I would love to upgrade the A/C on my Mondial. It was converted to 134 in the 90's but I'd be thrilled to retrofit some modern pieces to it and I don't care what they came off of. I've always heard on r12 to r134 cars the old style condensers and evaporators aren't as efficient running it.

 

I'll be interested to see how you integrate stuff in.

mke
mke Dork
7/12/24 11:08 a.m.

The 308 V12 conversion that started it all is for sale:

Goldsmith V12 308

Last night I hit the contact seller and inquired about the asking price but no response yet.  It looks like a nicely done restoration, I saw an article about 2017 (?) that is was in Germany and being or had been restored, it looks like the owner is ready to move on.

 

Another is shown in this video post 3 months ago

V12 308 at about 9:40

He says its being prepared for BaT, but I've not seen it pop up there yet.

If mine counts, there are 5 V12 308s.  One with a complete 400i and RHD and looked decent, although the engine bay looked a bit messy with all the CIS stuff and  market in 2017(?) and sold for like $40K which seemed very low.  Then there are 3 365 conversions, one sold last year or the year before and is in Atlanta.  Now the very 1st conversion is being sold in germany and the remaining 365 conversion appear to be heading to market soon.  

 

 

mke
mke Dork
7/12/24 11:15 a.m.
crankwalk (Forum Supporter) said:

I would love to upgrade the A/C on my Mondial. It was converted to 134 in the 90's but I'd be thrilled to retrofit some modern pieces to it and I don't care what they came off of.
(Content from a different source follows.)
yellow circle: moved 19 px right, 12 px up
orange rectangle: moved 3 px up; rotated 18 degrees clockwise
I've always heard on r12 to r134 cars the old style condensers and evaporators aren't as efficient running it.

 

I'll be interested to see how you integrate stuff in.

I just saw a thread on 134a conversion that might interest you before you go down the electric path that I'm heading toward mostly because fitting a compressor to my engine would be quite a challenge.

308 134a conversion

mke
mke Dork
7/13/24 1:36 p.m.

They are asking €475.000,00 for the goldsmith car.  Its had a recent restoration but that's quite a number.  I tried to find a price for a single cam 365 engine but couldn't.....I THINK 50-150 depending on year and condition but it's mostly a guess.

Gammaboy
Gammaboy New Reader
7/15/24 12:28 a.m.
mke said:
Gammaboy said:

I spent a bunch of down time during the pandemic looking at building my own equivalent to the Classic Retrofit system that is quite popular with the Porsche guys (hell, even Singer are using it on their DLS cars).
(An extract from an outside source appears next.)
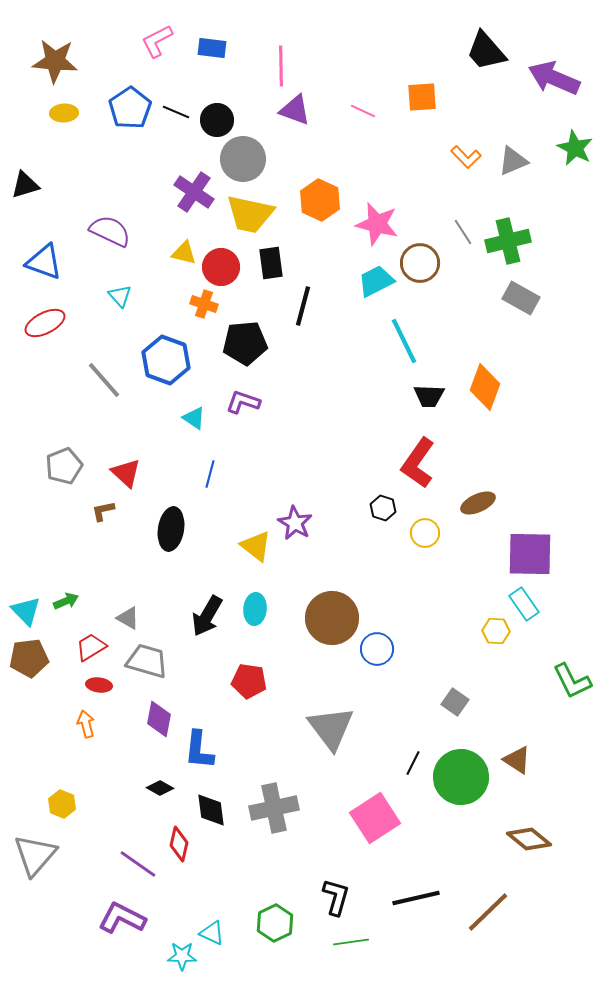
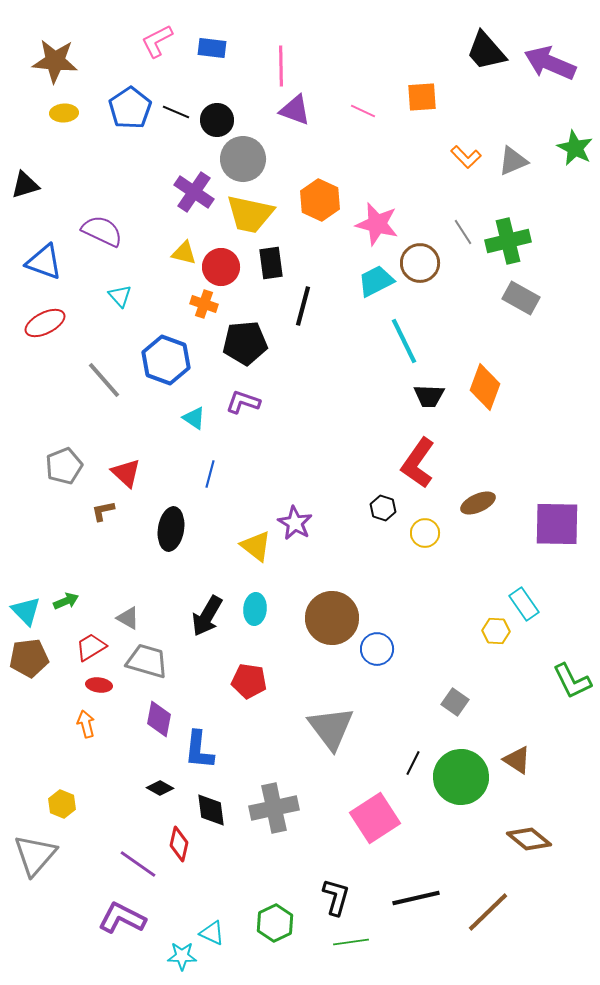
purple arrow at (554, 78): moved 4 px left, 15 px up
purple semicircle at (110, 231): moved 8 px left
purple square at (530, 554): moved 27 px right, 30 px up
It is a long thread, which I will read, but can you share here what compressor you used and how the system is performing for you?

Unfortunately I haven't progressed the project. In the meantime I moved from Germany back to Australia, extended a shed and (still) fitting it out, ongoing maintenance/tweaking on a E55, Cayenne GTS and the Alfa GTV, plus trying to find time to work on restoring a Bimota SB6, plus work and family commitments means that the electric AC is really on the back burner.... There's another bike project that hasn't even made it home yet from storage!

I had identified a Alibaba supplier for a compressor that appeared to be the same unit used by either classic retrofit or Rencool, but beyond identifying what I needed and figuring out roughly where everything went (and buying a spare factory heater box to figure out if I could get the evaporator in there neatly), I just haven't got there. My use of the car has changed a lot since I started investigating too.